“Testing Through” the Levels
The whole post in three words: Don’t do it. Start at the beginning.
I’ve mentioned before that I use Sue Ailsby’s Training Levels as a guide for training my dogs. The Levels comprise an organized method for teaching your dog. The behaviors are designed to build on each other and generalize as part of the process. They are carefully laid out, and the books suggest specific ways to teach each behavior without being doctrinaire about it. The method is great for new trainers, because the trainer builds skills through the process as well.
I am not the best example of a Levels trainer because I frequently dash off-course and train something else, but with each new dog I do use the Levels for my foundation, and they are always going on in the background. Right now all three of my dogs are working some Level 3 behaviors and we are still cleaning up some in Level 2.
I’ve been on the Training Levels Yahoo group since 2008. Just before discovering the Levels, I had been putting together my own prioritized list of behaviors to teach (with competitive agility as a big focus but also plenty of polite pet behaviors). I had been patching together some Susan Garrett and Leslie McDevitt and things from other sources. So when I discovered the Levels, I was in a quandary. I am a dedicated do-it-yourselfer and am constitutionally hesitant to take “someone else’s” structure and follow it. And I wanted something focused specifically on agility. But I also had enough sense to vaguely realize that Sue Ailsby might know a tiny bit more about how to put together a dog training curriculum than I did. (That’s sarcasm. Sue’s credentials are awesome.)
Adopting the Levels
So, after some generous guidance from Lynn Shrove, with whom I struck up an email relationship and who was very generous with her time, I decided to use the Levels for my training structure.

_Recorded data_
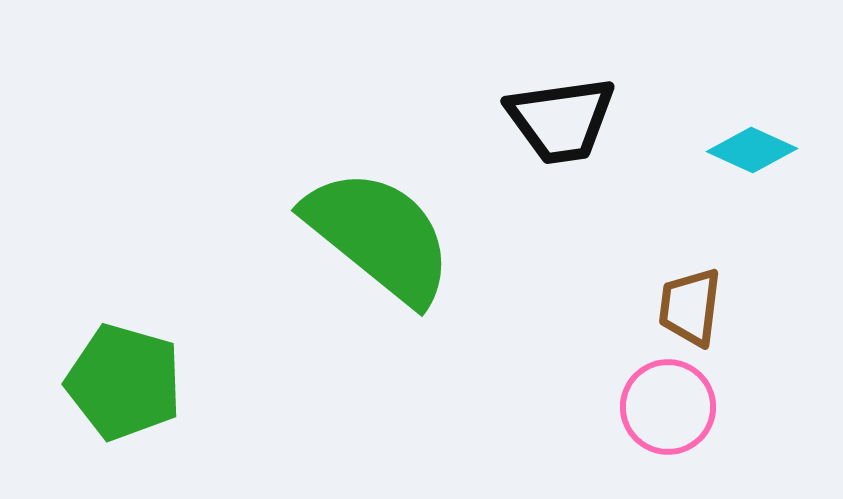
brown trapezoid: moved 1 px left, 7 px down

_Short task 1_
Using the post about the Training Levels, answer these questions:
(a) Since what year has the writer been on the Training Levels Yahoo group?
(b) Which Level are all three of the writer's dogs working on behaviors from right now?
(c) Who gave the writer guidance before the decision to use the Levels?
_Short task 2_
Translate this sentence from the post about the Training Levels into Spanish: "The Levels comprise an organized method for teaching your dog."

_Result 1_
(a) 2008
(b) Level 3
(c) Lynn Shrove

_Result 2_
Los Niveles constituyen un método organizado para enseñar a tu perro.